I feel washed over in hopelessness, sharper sensation where I’m trying to keep tears from falling. I stand silently for a few seconds, looking away.

“It’s making me really upset to hear that. Like, if this is what I have to be feeling for me to feel real…” I trail off. When I’d come up from downstairs, picking at food, we’d run into each other on the stairs. “I feel lost and overreactive,” I’d said when he asked, and he’d stopped and turned around.

“No,” he says, “that’s not how it’s meant. Everything I’m saying is meant to let you grow to be the person you want to be, to have more options in how you present yourself, to give you tools to shape who you are if you want to.”

I look at him, feeling lost. I take a trick I learned from him the day before, and pretend to be someone else for a second, force the emotions down a bit.

“What’d you do there,” he says, as I execute.

“Made a gesture at being J,” I say—J’s confident and self-assured to an extreme. “I don’t really want to cry right now.”

He tilts his head. “I have a techniquelet that would be good for you. I can teach it to you later, about how to make space for pain.”

“That sounds great, thank you,” I say. I think we hug. He heads up the stairs.

[For people who may be worried: please don’t be :). Rationality Camp is a very special environment in which it’s perfectly acceptable and somewhat encouraged to be emotionally raw. I had a really rapid mood swing half an hour after this interaction and was back to my normal high-energy emotional state, though I think I would have “enjoyed” sitting in the confusion a little bit longer. I interacted with a few people in this state, and it felt like I was unlocking a secret mode in a video game—all of the characters interacted with me differently, and I got a different perspective on myself and my emotions.]
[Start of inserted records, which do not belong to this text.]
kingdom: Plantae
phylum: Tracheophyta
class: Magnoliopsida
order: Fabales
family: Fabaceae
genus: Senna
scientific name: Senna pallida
I recount this story a few days later, when he and I are sitting with each other, filling each other in on recent experiences.

“Yeah, I can see that,” he says, thinking. “I mean, I’m dating you, and I feel like I only have an understanding of half of what you care about, what’s important to you.”
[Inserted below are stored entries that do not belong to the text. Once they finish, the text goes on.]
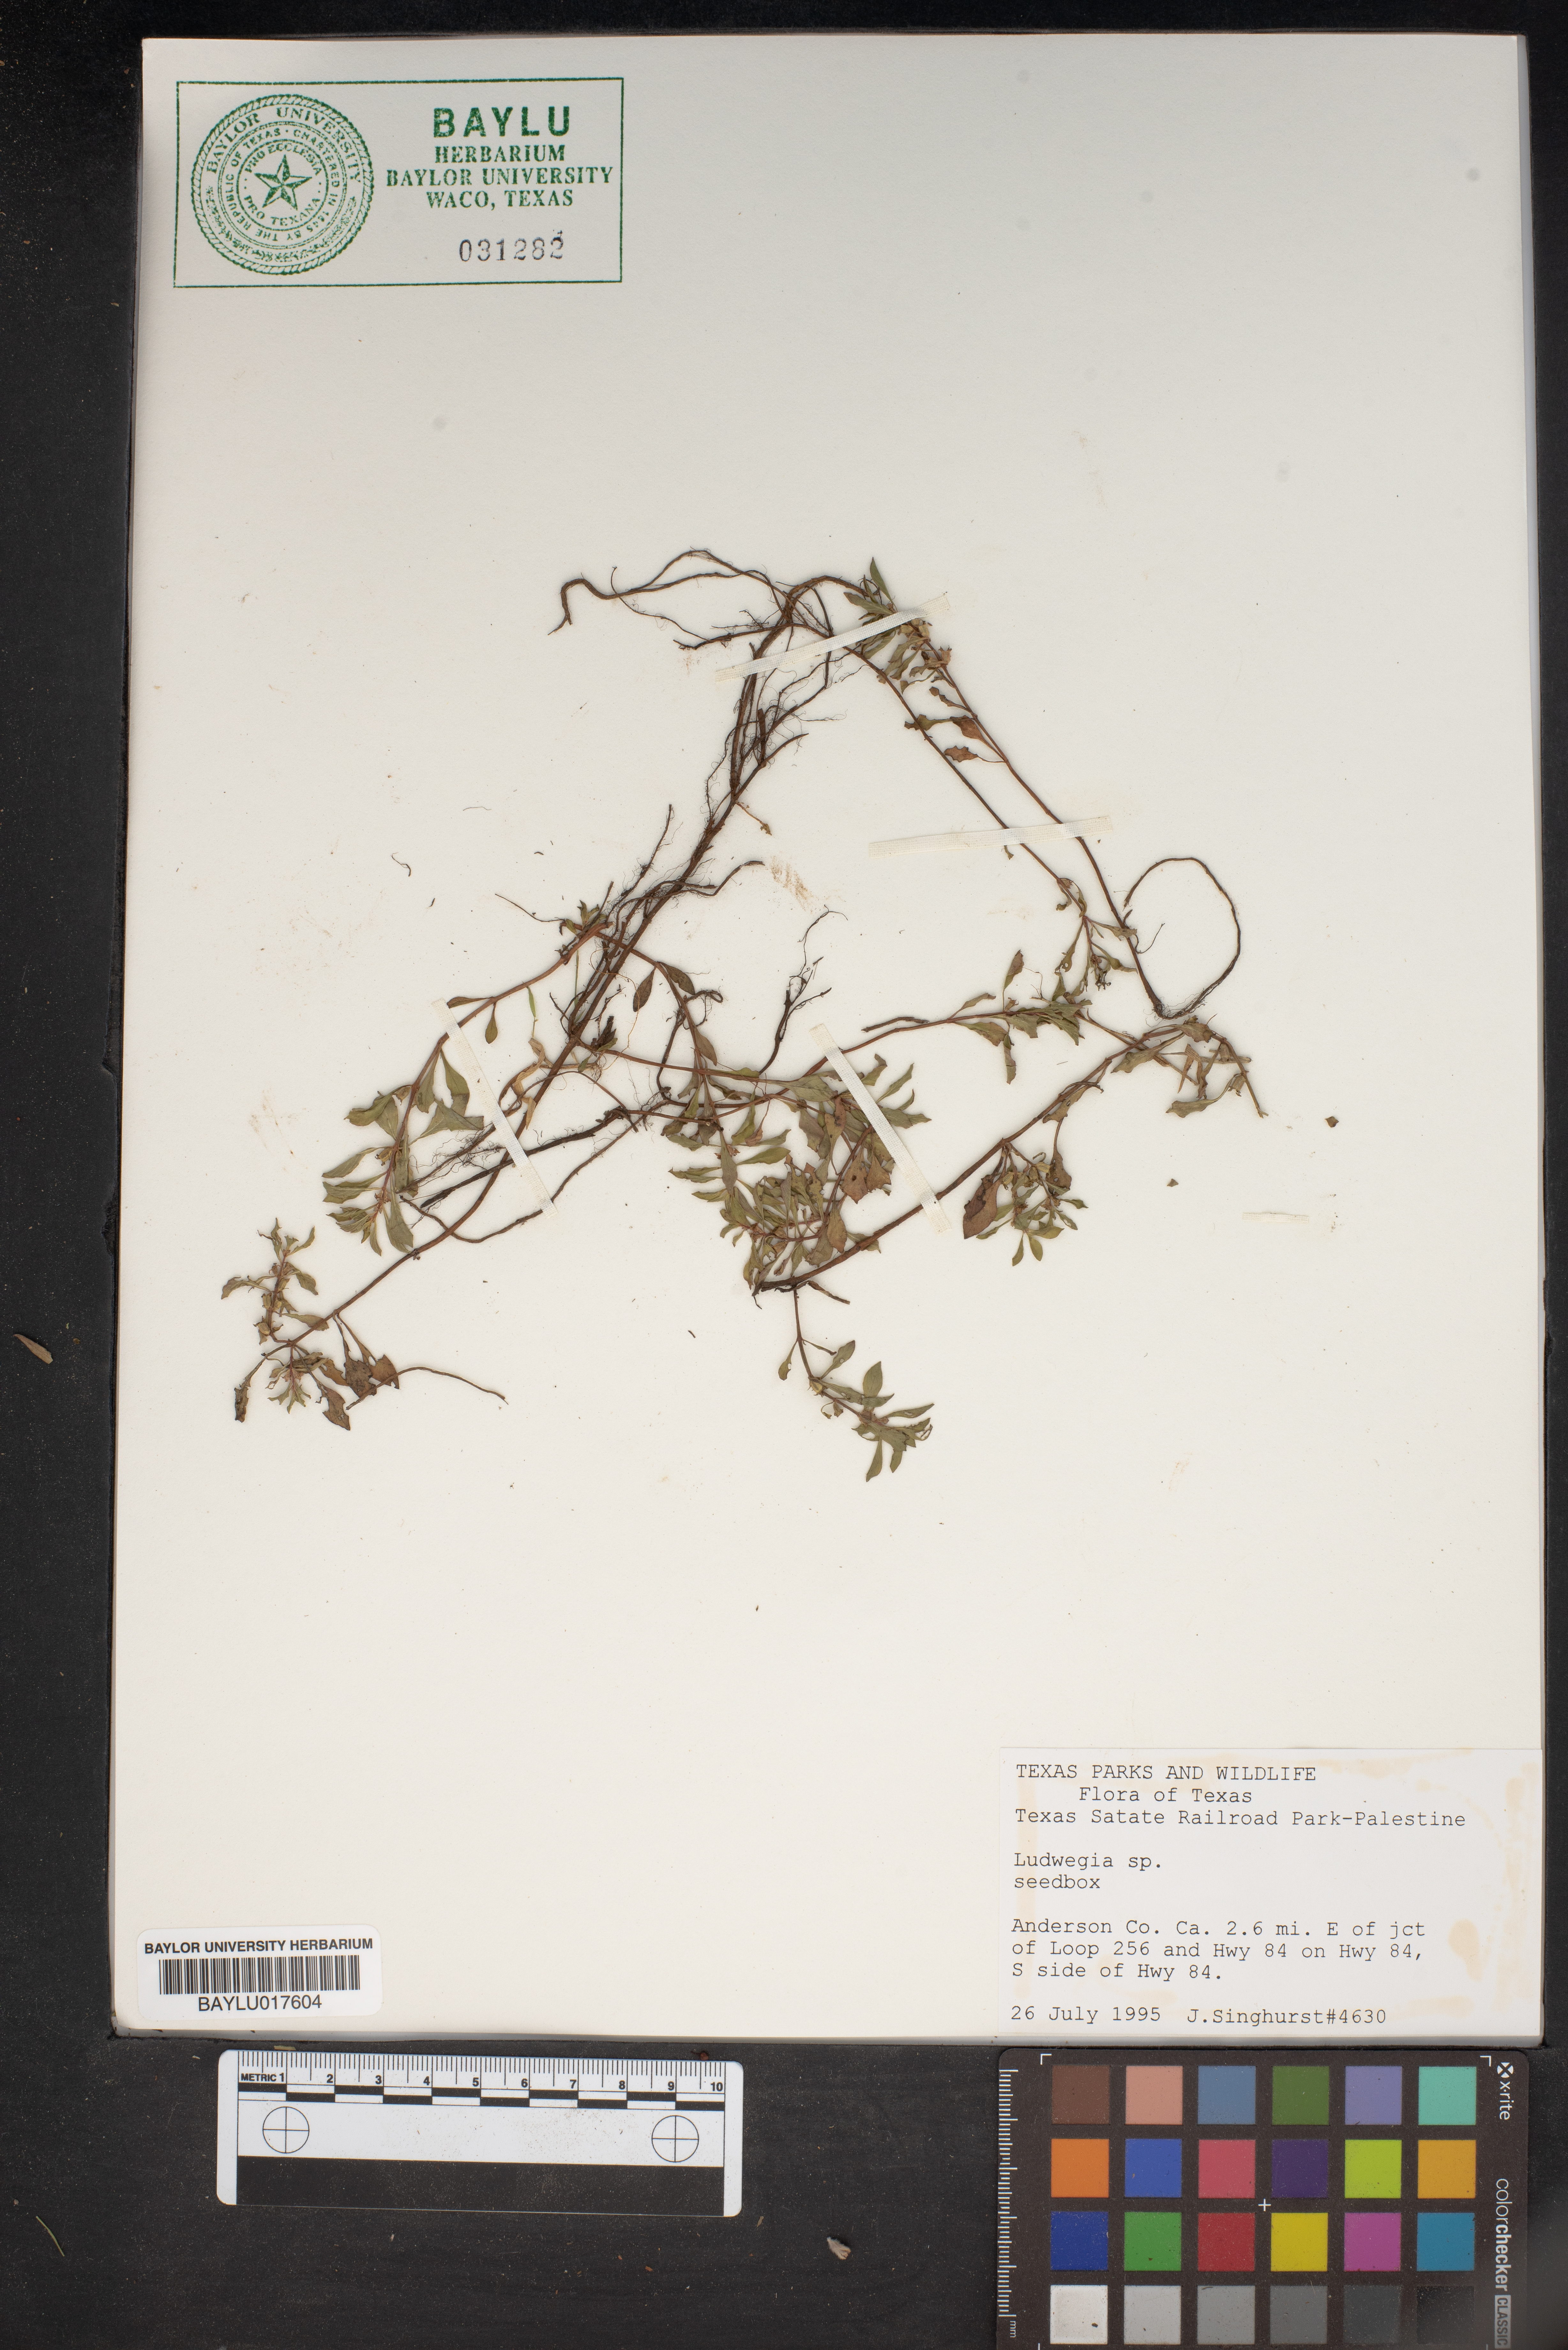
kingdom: Plantae
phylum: Tracheophyta
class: Magnoliopsida
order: Myrtales
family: Onagraceae
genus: Ludwigia
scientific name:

We mull that over. I have an objection, but don’t quite know what it is yet.

“I do think that’s because you don’t know,” he adds.

Ah, that was the objection. It’s acknowledged that I share information, that I don’t hide. Good.

“How do I present, then?” I ask. I have to be presenting as something. I certainly feel like I’m presenting who I am.

“You’re not ever not­-you, or being fake. But there’s a very stylistic Monica.”

More mulling over. “Stylistic?”

“Like mannerisms, responses, expressions, reactions. You could imagine someone with a completely different value system with the same stylistic response as you.”

He pauses. “Though you also have some higher-order topics you like to talk about with people.

That’d be the part where I really enjoy talking about social inference, and do so related to research and this blog.

“Hm.”

Feels like good information. Weird to think about me not being a complete person, haven’t really decided if I believe it yet. It’s certainly pointing at something, about presentation, about closeness, about self, about the discovery process I’m on. Don’t know what that says about everyone else if I’m not being complete though. Maybe it’s not a comparison game, and we can just keep on becoming more, each of us ourselves. Hm.

It’s dark outside the windows, and we’ve been at this for a while. We move closer, and continue.